Hashing function used, however, is Python’s rudimentary built in hash function and can produce different results if two machines differ in
- 32 vs 64 bit, reference
- python versions, reference
- different Operating Systems/ Interpreters, reference1, reference2
Above list is not exhaustive. Does it cover your question though?
EDIT
If you want to ensure consistency, you can provide your own hashing function as an argument in word2vec
A very simple (and bad) example would be:
def hash(astring):
return ord(astring[0])
model = Word2Vec(sentences, size=10, window=5, min_count=5, workers=4, hashfxn=hash)

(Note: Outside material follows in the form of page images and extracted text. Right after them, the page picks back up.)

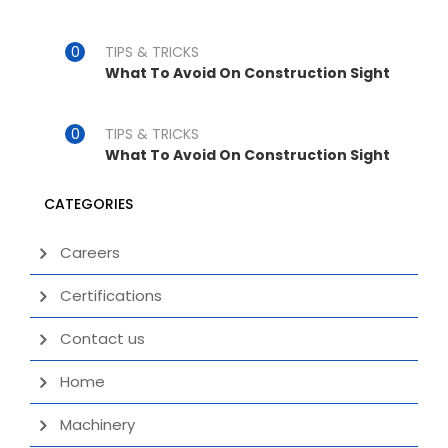
TIPS & TRICKS
What To Avoid On Construction Sight
TIPS & TRICKS
What To Avoid On Construction Sight
CATEGORIES
Careers
Certifications
Contact us
Home
Machinery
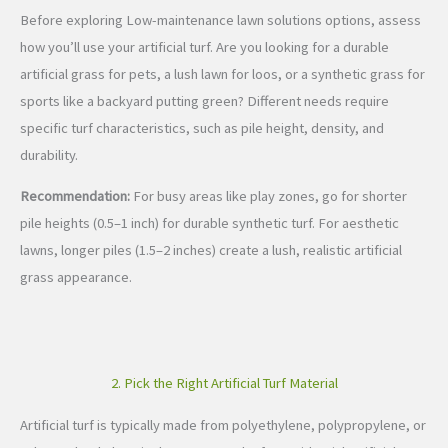
Before exploring Low-maintenance lawn solutions options, assess
how you’ll use your artificial turf. Are you looking for a durable
artificial grass for pets, a lush lawn for loos, or a synthetic grass for
sports like a backyard putting green? Different needs require
specific turf characteristics, such as pile height, density, and
durability.
Recommendation:
For busy areas like play zones, go for shorter
pile heights (0.5–1 inch) for durable synthetic turf. For aesthetic
lawns, longer piles (1.5–2 inches) create a lush, realistic artificial
grass appearance.
2. Pick the Right Artificial Turf Material
Artificial turf is typically made from polyethylene, polypropylene, or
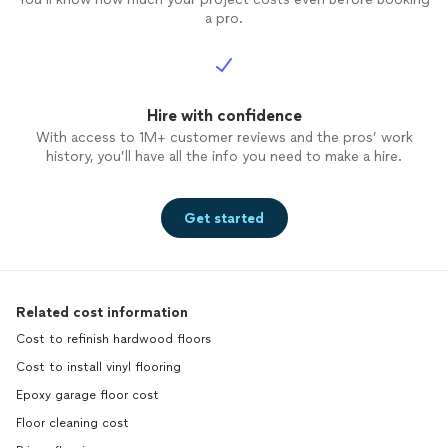
a pro.
Hire with confidence
With access to 1M+ customer reviews and the pros’ work
history, you’ll have all the info you need to make a hire.
Get started
Related cost information
Cost to refinish hardwood floors
Cost to install vinyl flooring
Epoxy garage floor cost
Floor cleaning cost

print model[sentences[0][0]]
As per the docs of Gensim, for executing a fully deterministically-reproducible run, you must also limit the model to a single worker thread, to eliminate ordering jitter from OS thread scheduling.
A simple parameter edit to your code should do the trick.
model = Word2Vec(sentences, size=10, window=5, min_count=5, workers=1)
Just a remark on the randomness.
If one is working with gensim's W2V model and is using Python version >= 3.3, keep in mind that hash randomisation is turned on by default. If you're seeking consistency between two executions, make sure to set the PYTHONHASHSEED
environment variable. E.g. when running your code like so
PYTHONHASHSEED=123 python3 mycode.py
, next time you generate a model (using the same hash seed) it would be the same as previously generated model (provided, that all other randomness control steps are followed, as mentioned above - random state and single worker).
See gensim's W2V source and Python docs for details.